I've never made this cake before, despite lots of people raving about it. So when Fuz turned 40 a few weeks ago I dug out Feast and made it for him and his family. I can't say I liked it that much, the cake is quite chewy and chocolate cake is my least favourite type of cake, but I did like the malteser flavoured icing and everyone else loved it... It's such a simple cake to make, and the decoration takes no time at all so you can pass it off as something you have slaved over when in reality it's taken you five minutes. Result!

For a cake that serves 8-10 you need

Cake
150g soft brown sugar
100g caster sugar
3 large eggs
175ml milk
15g butter
2 tablespoons Horlicks powder
175g plain flour
25g cocoa, sieved
1 teaspoon baking powder
1/2 teaspoon bicarbonate of soda


For the icing and decoration
250g icing sugar
1 teaspoon cocoa
45g Horlicks
125g vegan spread
3 tbsp raspberry jam
2 x 37g packets Maltesers


Beat the sugars and eggs together in a free standing mixer for 10 mins until light and fluffy.
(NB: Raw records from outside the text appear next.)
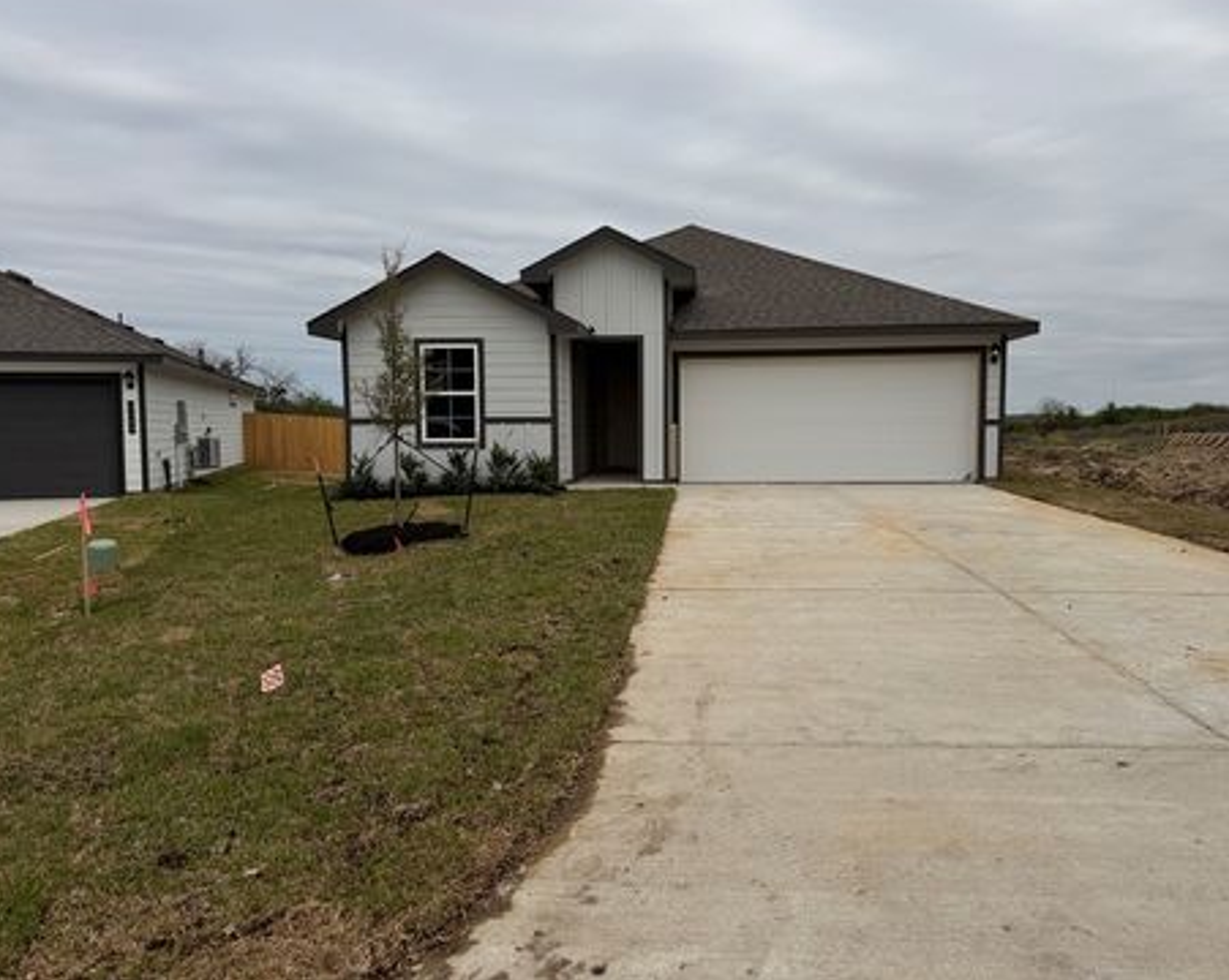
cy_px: 475
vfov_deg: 54.9
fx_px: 945
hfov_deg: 66.0
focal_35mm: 26
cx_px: 649
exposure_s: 1/10309
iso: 80
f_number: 1.78
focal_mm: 6.76
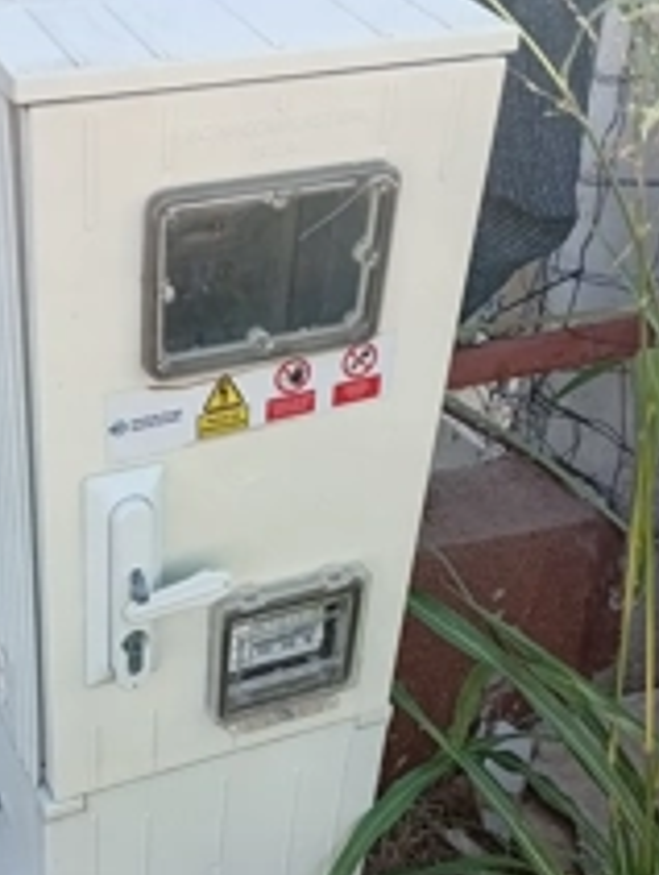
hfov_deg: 28.0
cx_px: 124
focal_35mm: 51
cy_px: 589
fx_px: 1291
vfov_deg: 37.0
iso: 54
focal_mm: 3.98
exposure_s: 1/100
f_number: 1.8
Meanwhile heat the milk, butter and horlicks in a pan until just below boiling. Carefully pour this mixture into the eggs and sugar and mix thoroughly. Add everything else and then pour into two lined cake tins.

Bake in a moderate (170 degree) oven until risen and springy (about 20-30 mins). Take care not to over bake or the cake will be too chewy.

Leave to cook on a wire rack and make the icing.

In a free standing mixer, beat together everything apart from the jam and maltesters. Once the cake is cooled, spread 1/3 of the icing on one cake and top with the jam. Sandwich the second cake on top and then decorate with the remaining icing and maltesers. For a special cake for my son I used marshmallows and a crumbled crunchie bar on top as he prefers those to maltesters.